• _EXERCISE BRIEF_
In the listing below, how many lines contain the string "assessore"? Reply with the number alone.

• _DATA SUPPLIED_
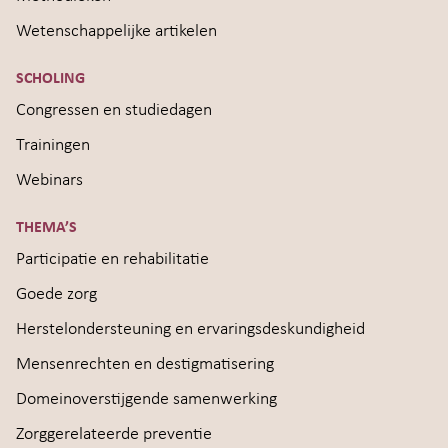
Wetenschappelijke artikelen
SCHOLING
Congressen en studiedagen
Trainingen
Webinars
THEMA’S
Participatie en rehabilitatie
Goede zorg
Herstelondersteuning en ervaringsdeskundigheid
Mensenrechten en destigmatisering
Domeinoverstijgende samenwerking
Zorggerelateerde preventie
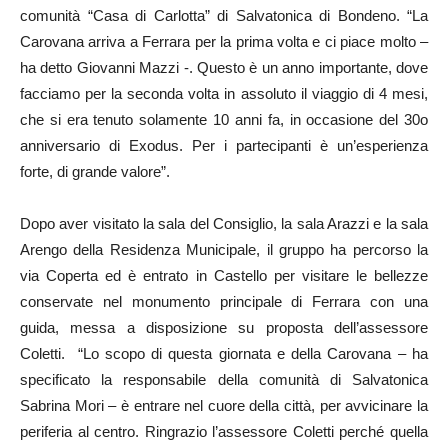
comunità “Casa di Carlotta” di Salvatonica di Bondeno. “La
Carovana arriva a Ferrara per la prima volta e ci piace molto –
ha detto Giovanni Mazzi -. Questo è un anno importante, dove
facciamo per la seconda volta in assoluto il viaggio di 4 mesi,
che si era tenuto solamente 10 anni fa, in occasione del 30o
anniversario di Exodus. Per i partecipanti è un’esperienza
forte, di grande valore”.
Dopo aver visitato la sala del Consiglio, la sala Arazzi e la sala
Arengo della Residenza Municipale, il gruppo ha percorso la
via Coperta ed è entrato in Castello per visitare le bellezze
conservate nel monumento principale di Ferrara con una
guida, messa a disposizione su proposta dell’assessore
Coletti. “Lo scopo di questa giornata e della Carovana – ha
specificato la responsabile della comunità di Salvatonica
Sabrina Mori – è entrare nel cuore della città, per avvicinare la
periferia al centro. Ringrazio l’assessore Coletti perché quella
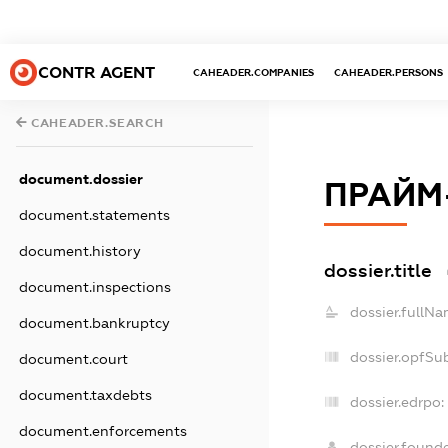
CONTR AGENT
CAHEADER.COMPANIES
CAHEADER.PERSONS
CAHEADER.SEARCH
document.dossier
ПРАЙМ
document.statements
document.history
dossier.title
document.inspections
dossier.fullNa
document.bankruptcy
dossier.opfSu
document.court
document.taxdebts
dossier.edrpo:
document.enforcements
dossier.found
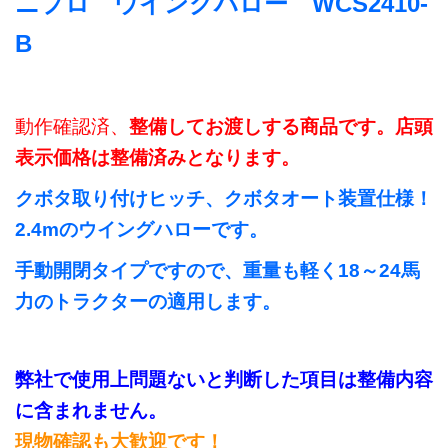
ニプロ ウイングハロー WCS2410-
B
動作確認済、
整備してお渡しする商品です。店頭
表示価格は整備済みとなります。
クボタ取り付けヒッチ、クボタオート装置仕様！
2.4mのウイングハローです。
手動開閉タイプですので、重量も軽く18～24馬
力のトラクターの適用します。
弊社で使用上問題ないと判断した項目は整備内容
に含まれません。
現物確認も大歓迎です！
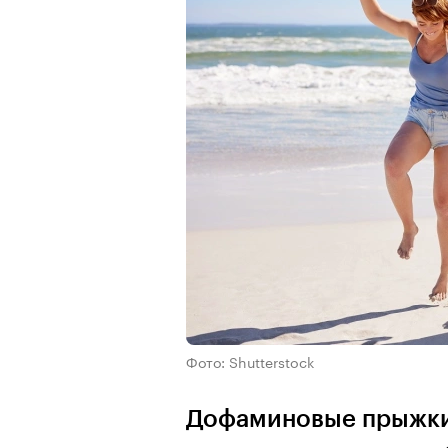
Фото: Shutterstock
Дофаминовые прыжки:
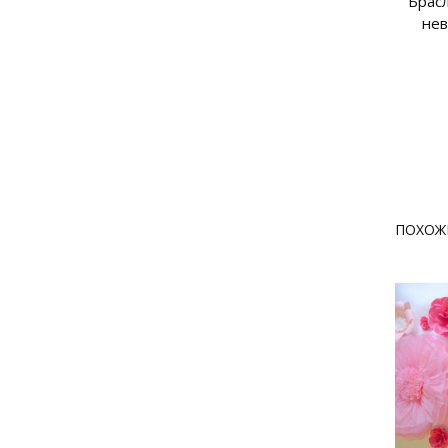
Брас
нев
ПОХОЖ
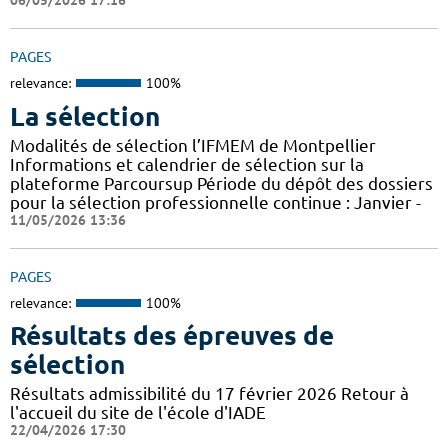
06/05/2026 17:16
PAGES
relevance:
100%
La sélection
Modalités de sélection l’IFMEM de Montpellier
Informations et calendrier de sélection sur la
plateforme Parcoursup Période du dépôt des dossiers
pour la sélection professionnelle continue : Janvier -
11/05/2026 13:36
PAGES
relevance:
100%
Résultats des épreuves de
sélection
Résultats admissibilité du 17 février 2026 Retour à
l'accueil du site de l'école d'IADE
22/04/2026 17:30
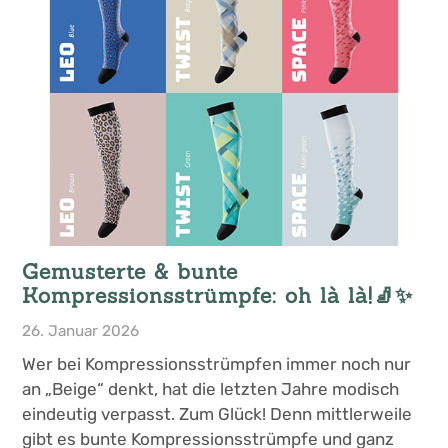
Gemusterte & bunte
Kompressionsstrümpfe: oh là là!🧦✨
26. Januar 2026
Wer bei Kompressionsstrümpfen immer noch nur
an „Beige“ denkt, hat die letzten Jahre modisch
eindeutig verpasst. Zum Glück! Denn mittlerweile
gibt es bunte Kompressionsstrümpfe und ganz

• _RESULT BELOW_
2